_Records to use:_
_ _ _ _ _

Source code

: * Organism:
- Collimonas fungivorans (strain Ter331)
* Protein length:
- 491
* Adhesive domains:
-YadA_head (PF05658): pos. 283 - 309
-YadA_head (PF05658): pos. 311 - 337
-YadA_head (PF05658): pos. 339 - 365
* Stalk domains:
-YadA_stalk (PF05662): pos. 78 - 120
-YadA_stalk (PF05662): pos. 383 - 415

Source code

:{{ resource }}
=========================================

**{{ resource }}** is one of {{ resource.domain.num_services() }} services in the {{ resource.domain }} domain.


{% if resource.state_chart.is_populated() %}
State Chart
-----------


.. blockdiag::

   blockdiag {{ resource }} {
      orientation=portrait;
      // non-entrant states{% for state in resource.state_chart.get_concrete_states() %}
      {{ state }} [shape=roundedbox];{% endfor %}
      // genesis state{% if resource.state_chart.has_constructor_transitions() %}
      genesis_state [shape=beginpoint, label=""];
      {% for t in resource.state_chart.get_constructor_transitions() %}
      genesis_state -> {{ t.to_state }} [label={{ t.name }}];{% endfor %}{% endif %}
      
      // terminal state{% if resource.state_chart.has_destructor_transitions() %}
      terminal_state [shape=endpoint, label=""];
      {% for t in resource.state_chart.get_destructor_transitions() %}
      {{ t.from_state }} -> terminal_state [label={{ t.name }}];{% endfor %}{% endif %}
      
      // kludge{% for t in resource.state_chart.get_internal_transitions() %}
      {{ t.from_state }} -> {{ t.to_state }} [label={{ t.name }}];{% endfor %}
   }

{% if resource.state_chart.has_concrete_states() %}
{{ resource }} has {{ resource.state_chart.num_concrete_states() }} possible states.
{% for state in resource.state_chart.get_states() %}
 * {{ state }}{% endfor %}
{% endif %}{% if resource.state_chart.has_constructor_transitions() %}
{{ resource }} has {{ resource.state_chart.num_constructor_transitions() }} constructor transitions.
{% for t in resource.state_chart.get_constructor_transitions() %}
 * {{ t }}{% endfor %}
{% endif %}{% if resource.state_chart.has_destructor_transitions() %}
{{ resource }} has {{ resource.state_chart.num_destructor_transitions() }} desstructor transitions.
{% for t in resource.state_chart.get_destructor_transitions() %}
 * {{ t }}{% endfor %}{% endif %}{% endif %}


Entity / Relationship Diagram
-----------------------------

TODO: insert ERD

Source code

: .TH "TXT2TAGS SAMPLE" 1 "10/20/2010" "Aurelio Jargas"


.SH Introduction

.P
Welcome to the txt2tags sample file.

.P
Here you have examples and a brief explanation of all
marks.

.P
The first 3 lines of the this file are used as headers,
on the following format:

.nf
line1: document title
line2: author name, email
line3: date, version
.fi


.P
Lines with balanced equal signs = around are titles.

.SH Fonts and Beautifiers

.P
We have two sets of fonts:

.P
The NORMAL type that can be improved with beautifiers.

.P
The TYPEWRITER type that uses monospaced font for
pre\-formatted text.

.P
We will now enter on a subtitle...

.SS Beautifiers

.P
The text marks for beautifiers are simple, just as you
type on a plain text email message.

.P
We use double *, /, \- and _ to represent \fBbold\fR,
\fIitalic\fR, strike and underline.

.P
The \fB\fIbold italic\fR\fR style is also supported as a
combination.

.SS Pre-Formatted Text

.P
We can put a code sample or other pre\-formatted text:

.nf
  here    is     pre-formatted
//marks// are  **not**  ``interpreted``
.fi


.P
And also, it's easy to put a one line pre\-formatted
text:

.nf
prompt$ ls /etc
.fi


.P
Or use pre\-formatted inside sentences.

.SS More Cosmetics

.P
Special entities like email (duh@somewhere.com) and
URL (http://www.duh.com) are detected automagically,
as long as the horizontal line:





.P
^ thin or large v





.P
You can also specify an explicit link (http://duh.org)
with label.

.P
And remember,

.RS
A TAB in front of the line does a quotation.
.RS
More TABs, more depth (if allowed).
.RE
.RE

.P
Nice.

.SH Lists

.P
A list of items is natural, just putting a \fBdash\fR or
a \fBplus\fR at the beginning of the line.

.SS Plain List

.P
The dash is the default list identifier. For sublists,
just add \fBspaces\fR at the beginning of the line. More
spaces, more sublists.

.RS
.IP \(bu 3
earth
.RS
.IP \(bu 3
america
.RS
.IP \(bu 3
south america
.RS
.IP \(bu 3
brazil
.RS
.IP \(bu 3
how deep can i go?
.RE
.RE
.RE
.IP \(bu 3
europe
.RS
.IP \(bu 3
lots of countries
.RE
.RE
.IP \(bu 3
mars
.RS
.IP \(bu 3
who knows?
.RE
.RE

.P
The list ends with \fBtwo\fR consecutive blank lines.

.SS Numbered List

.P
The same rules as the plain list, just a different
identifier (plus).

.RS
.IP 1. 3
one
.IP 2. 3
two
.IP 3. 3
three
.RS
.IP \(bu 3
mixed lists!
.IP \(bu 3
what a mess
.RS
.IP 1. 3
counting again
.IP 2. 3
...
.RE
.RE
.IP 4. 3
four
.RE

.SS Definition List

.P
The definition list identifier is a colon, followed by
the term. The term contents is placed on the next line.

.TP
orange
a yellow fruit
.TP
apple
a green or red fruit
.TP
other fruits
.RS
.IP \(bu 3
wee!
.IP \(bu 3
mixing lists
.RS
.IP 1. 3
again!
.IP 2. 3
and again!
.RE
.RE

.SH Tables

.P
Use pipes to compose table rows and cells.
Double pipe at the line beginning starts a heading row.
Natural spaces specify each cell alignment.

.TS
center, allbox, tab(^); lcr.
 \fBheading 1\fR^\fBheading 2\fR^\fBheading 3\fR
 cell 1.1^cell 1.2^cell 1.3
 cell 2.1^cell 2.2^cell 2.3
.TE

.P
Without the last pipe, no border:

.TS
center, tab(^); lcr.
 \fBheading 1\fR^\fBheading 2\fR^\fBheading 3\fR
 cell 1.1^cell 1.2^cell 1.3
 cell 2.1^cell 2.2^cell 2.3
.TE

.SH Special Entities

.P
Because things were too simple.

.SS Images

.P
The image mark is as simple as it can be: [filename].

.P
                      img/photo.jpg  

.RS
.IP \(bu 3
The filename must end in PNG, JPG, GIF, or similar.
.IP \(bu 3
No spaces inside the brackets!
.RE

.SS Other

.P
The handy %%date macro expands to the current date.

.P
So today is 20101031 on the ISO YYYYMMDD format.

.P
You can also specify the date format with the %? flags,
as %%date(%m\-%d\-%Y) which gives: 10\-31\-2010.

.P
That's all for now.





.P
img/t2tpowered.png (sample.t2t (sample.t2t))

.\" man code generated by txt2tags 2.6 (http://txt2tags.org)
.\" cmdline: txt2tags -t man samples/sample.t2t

_ _ _ _ _

Each entry needs to be written out again, exactly as given.

_Solution:_
Source code

: * Organism:
- Collimonas fungivorans (strain Ter331)
* Protein length:
- 491
* Adhesive domains:
-YadA_head (PF05658): pos. 283 - 309
-YadA_head (PF05658): pos. 311 - 337
-YadA_head (PF05658): pos. 339 - 365
* Stalk domains:
-YadA_stalk (PF05662): pos. 78 - 120
-YadA_stalk (PF05662): pos. 383 - 415

Source code

:{{ resource }}
=========================================

**{{ resource }}** is one of {{ resource.domain.num_services() }} services in the {{ resource.domain }} domain.


{% if resource.state_chart.is_populated() %}
State Chart
-----------


.. blockdiag::

   blockdiag {{ resource }} {
      orientation=portrait;
      // non-entrant states{% for state in resource.state_chart.get_concrete_states() %}
      {{ state }} [shape=roundedbox];{% endfor %}
      // genesis state{% if resource.state_chart.has_constructor_transitions() %}
      genesis_state [shape=beginpoint, label=""];
      {% for t in resource.state_chart.get_constructor_transitions() %}
      genesis_state -> {{ t.to_state }} [label={{ t.name }}];{% endfor %}{% endif %}
      
      // terminal state{% if resource.state_chart.has_destructor_transitions() %}
      terminal_state [shape=endpoint, label=""];
      {% for t in resource.state_chart.get_destructor_transitions() %}
      {{ t.from_state }} -> terminal_state [label={{ t.name }}];{% endfor %}{% endif %}
      
      // kludge{% for t in resource.state_chart.get_internal_transitions() %}
      {{ t.from_state }} -> {{ t.to_state }} [label={{ t.name }}];{% endfor %}
   }

{% if resource.state_chart.has_concrete_states() %}
{{ resource }} has {{ resource.state_chart.num_concrete_states() }} possible states.
{% for state in resource.state_chart.get_states() %}
 * {{ state }}{% endfor %}
{% endif %}{% if resource.state_chart.has_constructor_transitions() %}
{{ resource }} has {{ resource.state_chart.num_constructor_transitions() }} constructor transitions.
{% for t in resource.state_chart.get_constructor_transitions() %}
 * {{ t }}{% endfor %}
{% endif %}{% if resource.state_chart.has_destructor_transitions() %}
{{ resource }} has {{ resource.state_chart.num_destructor_transitions() }} desstructor transitions.
{% for t in resource.state_chart.get_destructor_transitions() %}
 * {{ t }}{% endfor %}{% endif %}{% endif %}


Entity / Relationship Diagram
-----------------------------

TODO: insert ERD

Source code

: .TH "TXT2TAGS SAMPLE" 1 "10/20/2010" "Aurelio Jargas"


.SH Introduction

.P
Welcome to the txt2tags sample file.

.P
Here you have examples and a brief explanation of all
marks.

.P
The first 3 lines of the this file are used as headers,
on the following format:

.nf
line1: document title
line2: author name, email
line3: date, version
.fi


.P
Lines with balanced equal signs = around are titles.

.SH Fonts and Beautifiers

.P
We have two sets of fonts:

.P
The NORMAL type that can be improved with beautifiers.

.P
The TYPEWRITER type that uses monospaced font for
pre\-formatted text.

.P
We will now enter on a subtitle...

.SS Beautifiers

.P
The text marks for beautifiers are simple, just as you
type on a plain text email message.

.P
We use double *, /, \- and _ to represent \fBbold\fR,
\fIitalic\fR, strike and underline.

.P
The \fB\fIbold italic\fR\fR style is also supported as a
combination.

.SS Pre-Formatted Text

.P
We can put a code sample or other pre\-formatted text:

.nf
  here    is     pre-formatted
//marks// are  **not**  ``interpreted``
.fi


.P
And also, it's easy to put a one line pre\-formatted
text:

.nf
prompt$ ls /etc
.fi


.P
Or use pre\-formatted inside sentences.

.SS More Cosmetics

.P
Special entities like email (duh@somewhere.com) and
URL (http://www.duh.com) are detected automagically,
as long as the horizontal line:





.P
^ thin or large v





.P
You can also specify an explicit link (http://duh.org)
with label.

.P
And remember,

.RS
A TAB in front of the line does a quotation.
.RS
More TABs, more depth (if allowed).
.RE
.RE

.P
Nice.

.SH Lists

.P
A list of items is natural, just putting a \fBdash\fR or
a \fBplus\fR at the beginning of the line.

.SS Plain List

.P
The dash is the default list identifier. For sublists,
just add \fBspaces\fR at the beginning of the line. More
spaces, more sublists.

.RS
.IP \(bu 3
earth
.RS
.IP \(bu 3
america
.RS
.IP \(bu 3
south america
.RS
.IP \(bu 3
brazil
.RS
.IP \(bu 3
how deep can i go?
.RE
.RE
.RE
.IP \(bu 3
europe
.RS
.IP \(bu 3
lots of countries
.RE
.RE
.IP \(bu 3
mars
.RS
.IP \(bu 3
who knows?
.RE
.RE

.P
The list ends with \fBtwo\fR consecutive blank lines.

.SS Numbered List

.P
The same rules as the plain list, just a different
identifier (plus).

.RS
.IP 1. 3
one
.IP 2. 3
two
.IP 3. 3
three
.RS
.IP \(bu 3
mixed lists!
.IP \(bu 3
what a mess
.RS
.IP 1. 3
counting again
.IP 2. 3
...
.RE
.RE
.IP 4. 3
four
.RE

.SS Definition List

.P
The definition list identifier is a colon, followed by
the term. The term contents is placed on the next line.

.TP
orange
a yellow fruit
.TP
apple
a green or red fruit
.TP
other fruits
.RS
.IP \(bu 3
wee!
.IP \(bu 3
mixing lists
.RS
.IP 1. 3
again!
.IP 2. 3
and again!
.RE
.RE

.SH Tables

.P
Use pipes to compose table rows and cells.
Double pipe at the line beginning starts a heading row.
Natural spaces specify each cell alignment.

.TS
center, allbox, tab(^); lcr.
 \fBheading 1\fR^\fBheading 2\fR^\fBheading 3\fR
 cell 1.1^cell 1.2^cell 1.3
 cell 2.1^cell 2.2^cell 2.3
.TE

.P
Without the last pipe, no border:

.TS
center, tab(^); lcr.
 \fBheading 1\fR^\fBheading 2\fR^\fBheading 3\fR
 cell 1.1^cell 1.2^cell 1.3
 cell 2.1^cell 2.2^cell 2.3
.TE

.SH Special Entities

.P
Because things were too simple.

.SS Images

.P
The image mark is as simple as it can be: [filename].

.P
                      img/photo.jpg  

.RS
.IP \(bu 3
The filename must end in PNG, JPG, GIF, or similar.
.IP \(bu 3
No spaces inside the brackets!
.RE

.SS Other

.P
The handy %%date macro expands to the current date.

.P
So today is 20101031 on the ISO YYYYMMDD format.

.P
You can also specify the date format with the %? flags,
as %%date(%m\-%d\-%Y) which gives: 10\-31\-2010.

.P
That's all for now.





.P
img/t2tpowered.png (sample.t2t (sample.t2t))

.\" man code generated by txt2tags 2.6 (http://txt2tags.org)
.\" cmdline: txt2tags -t man samples/sample.t2t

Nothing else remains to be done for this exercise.